The village of Girtik was one of many that was destroyed by the Iraqi dictator Saddam Hussein. It was burned to the ground, the result of a scorched earth practice that was implemented in parallel with the Arabization policy of the Ba’athist regime. Waisy and his family were forcibly displaced to the southern provinces of Iraq, where he lived in Al-Diwaniyah and Baqubah for five years.

In the 1980s, he graduated high school in Soran before earning a degree in Administration and Economy at the University of Salahuddin in Erbil.

==Time as a refugee==
In 2002, Waisy fled to Syria before the fall of Saddam's regime in Iraq. The Kurdish status in Iraqi Kurdistan was vulnerable to military incursions, notably from Turkey,) which was combating the Kurdistan Workers’ Party (PKK), an insurgent group based in the mountains between the Kurdistan region's border with Turkey and Iran.

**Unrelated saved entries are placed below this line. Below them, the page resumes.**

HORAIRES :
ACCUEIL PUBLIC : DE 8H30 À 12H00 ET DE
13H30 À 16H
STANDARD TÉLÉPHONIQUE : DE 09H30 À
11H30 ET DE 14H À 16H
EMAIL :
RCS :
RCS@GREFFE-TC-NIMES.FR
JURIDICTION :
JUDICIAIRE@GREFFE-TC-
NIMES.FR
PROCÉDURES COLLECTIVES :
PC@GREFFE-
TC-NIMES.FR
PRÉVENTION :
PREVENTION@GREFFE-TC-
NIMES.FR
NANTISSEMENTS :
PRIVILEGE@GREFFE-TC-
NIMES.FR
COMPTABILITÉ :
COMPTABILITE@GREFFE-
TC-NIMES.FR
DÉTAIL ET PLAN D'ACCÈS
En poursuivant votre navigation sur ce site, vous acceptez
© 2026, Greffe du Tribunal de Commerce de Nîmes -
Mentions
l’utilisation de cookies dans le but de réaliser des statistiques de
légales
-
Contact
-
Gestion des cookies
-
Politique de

In 2004, Waisy emigrated to Canada as a refugee after the fall of Saddam and during the start of the Iraq War – Operation Iraqi Freedom. In Canada, he settled in Toronto with many other Kurdish refugees and helped found the Greater Toronto Area Kurdish House. He eventually received Canadian citizenship.

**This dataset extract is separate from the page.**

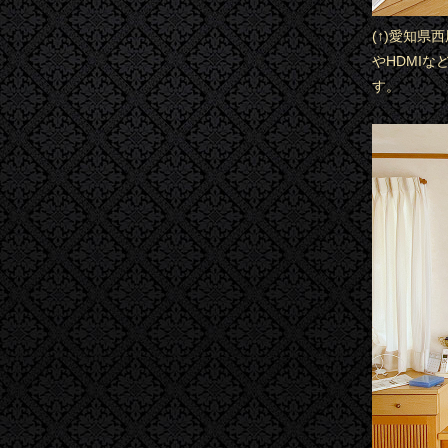
(↑)愛知
やHDMI
す。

In 2008, Waisy returned to Kurdistan where he helped establish Rudaw Media, which was at first limited to a newspaper and a website. Eventually, the outlet launched its own television channel.

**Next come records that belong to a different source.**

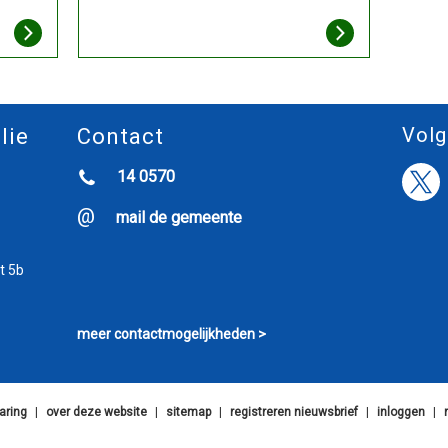
Volg
lie
Contact
14 0570
mail de gemeente
t 5b
meer contactmogelijkheden >
aring
|
over deze website
|
sitemap
|
registreren nieuwsbrief
|
inloggen
|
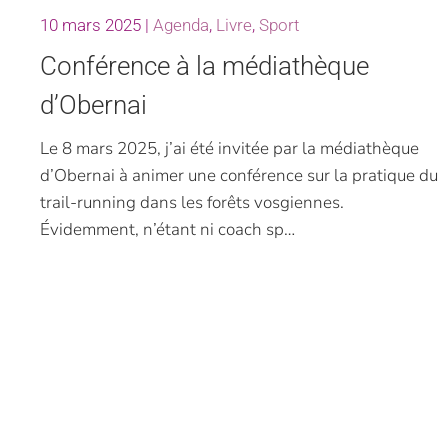
10 mars 2025
|
Agenda
,
Livre
,
Sport
Conférence à la médiathèque
d’Obernai
Le 8 mars 2025, j’ai été invitée par la médiathèque
d’Obernai à animer une conférence sur la pratique du
trail-running dans les forêts vosgiennes.
Évidemment, n’étant ni coach sp…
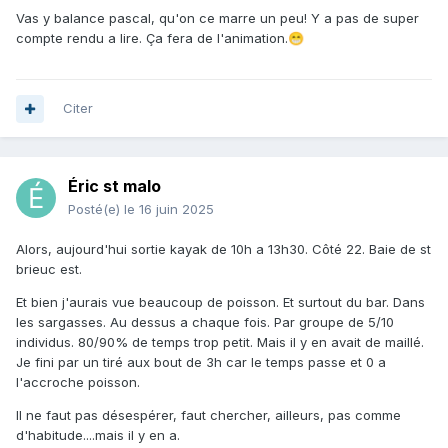
Vas y balance pascal, qu'on ce marre un peu! Y a pas de super
compte rendu a lire. Ça fera de l'animation.
😁
Citer
Éric st malo
Posté(e)
le 16 juin 2025
Alors, aujourd'hui sortie kayak de 10h a 13h30. Côté 22. Baie de st
brieuc est.
Et bien j'aurais vue beaucoup de poisson. Et surtout du bar. Dans
les sargasses. Au dessus a chaque fois. Par groupe de 5/10
individus. 80/90% de temps trop petit. Mais il y en avait de maillé.
Je fini par un tiré aux bout de 3h car le temps passe et 0 a
l'accroche poisson.
Il ne faut pas désespérer, faut chercher, ailleurs, pas comme
d'habitude....mais il y en a.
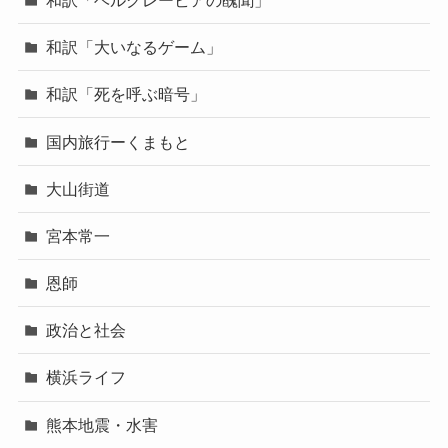
和訳「大いなるゲーム」
和訳「死を呼ぶ暗号」
国内旅行ーくまもと
大山街道
宮本常一
恩師
政治と社会
横浜ライフ
熊本地震・水害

In 2012, Waisy was a recipient of the British Chevening Scholarship for International Students. He completed a Master of Arts in Journalism and Media Communications at the University of Hertfordshire in London.
Prior to the emergence of the Islamic State in Iraq, Waisy returned to Erbil in 2013 to work on a new media project. In 2015, at the height of the Islamic State's control of territories in northern and central Iraq, just outside Erbil's borders, Waisy launched a major news network, Kurdistan 24, as founder and general manager.

==Professional life==
Waisy is a published author in Arabic, Kurdish, and English. He has contributed to multiple international and Middle Eastern news outlets, including The Washington Times, The Jerusalem Post, the Telegraph, and others in Kurdistan. Waisy has appeared as a political analyst on Al-Jazeera Arabic and English, France 24, Fox News, BBC Arabic, and other local broadcasting channels. He continues to appear frequently on major television networks and in the press where he discusses Kurdistan issues.

As Kurdistan 24 general manager, Waisy was also the organizer of a major symposium held in the United States' Congress in 2017 ahead of Kurdistan's referendum on independence. The Capitol Hill symposium from July 28, 2017, sponsored jointly by Kurdistan 24 and The Washington Times, was entitled "The Kurdistan Region: A Strategic US Ally in a Tough Neighborhood". Waisy coordinated with The Washington Times to run a special edition dedicated to the referendum.

He organized a similar event in London with the Centre for Kurdish Progress and concurrently ran a special edition with British news outlet, The Telegraph.